Punch, Press, Drunk

“Fuck this town,” I muttered under my breath, just out of earshot of my supervisor. I just finished lodging a formal complaint against the scumbag who has been stealing my lunch.
Per usual, the only response I managed to elicit was, “That sucks. Wha’d they take this time?” My body, exhausted from the last six hours of repetitive lifting, now has to survive another six hours without food… again. Fuck this place.
There went my lunch break. I’m not sure why I even bothered to waste my time filing a complaint. The man never even took my memo. Does he even have a filing system for these sorts of things? I stuffed the paper back into my pocket. My stomach bubbled with the coffee I downed to quell my hunger. Amazingly, I made it back to my station before the machines flipped on again.

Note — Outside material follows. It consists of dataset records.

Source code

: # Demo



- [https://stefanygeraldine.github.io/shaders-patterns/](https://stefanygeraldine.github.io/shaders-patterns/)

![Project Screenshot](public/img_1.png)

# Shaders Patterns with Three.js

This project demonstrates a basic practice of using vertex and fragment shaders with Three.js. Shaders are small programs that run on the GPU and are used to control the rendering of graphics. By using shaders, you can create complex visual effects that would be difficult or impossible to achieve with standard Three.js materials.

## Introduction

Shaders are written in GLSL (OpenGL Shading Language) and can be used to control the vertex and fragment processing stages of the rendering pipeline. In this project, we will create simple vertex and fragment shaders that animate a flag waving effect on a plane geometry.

Within seconds of stepping on my platform, the huge hydraulic press started to rhythmically stamp sheets of metal. The cylinders rose and fell like thundering of hooves on a metal roof. The sound was deafening. It was in that moment I realized I had forgotten to put in my ear plugs. Dammit. Another fucking wrench in my day. I methodically kept lifting the finished pieces off the press and onto a rack, my body on autopilot.
After the first minute of pounding, I could no longer hear anything. My head felt like it was in the press being bashed in with each fall of the die. The coffee in my stomach sloshed around, rolling like the ocean in a storm. My aching body lifted and placed the pieces in time.
After about ten minutes my eyes began to water and I became disoriented. Punch press drunk… or so I’ve heard it called. Inebriated by the barrage of sounds from the machinery, not to mention my empty stomach, I lost track of my rhythm. I fumbled a piece and it clattered to the ground. Another fell just after.
I heard the blaring of a siren bell like a fire alarm in the night and suddenly the pounding stopped. Two feet stood in front of my face. I was on the floor. My supervisor towered over me with my sandwich in his hand. I rose shakily, pulled back my fist, and landed it square in his jaw. Both he and the sandwich dropped to the ground. From my pocket I pulled the memo he wouldn’t take earlier and I shoved the paper into his grip. From there I headed to the bar for a long drink to cure my headache. Punch, press, drunk.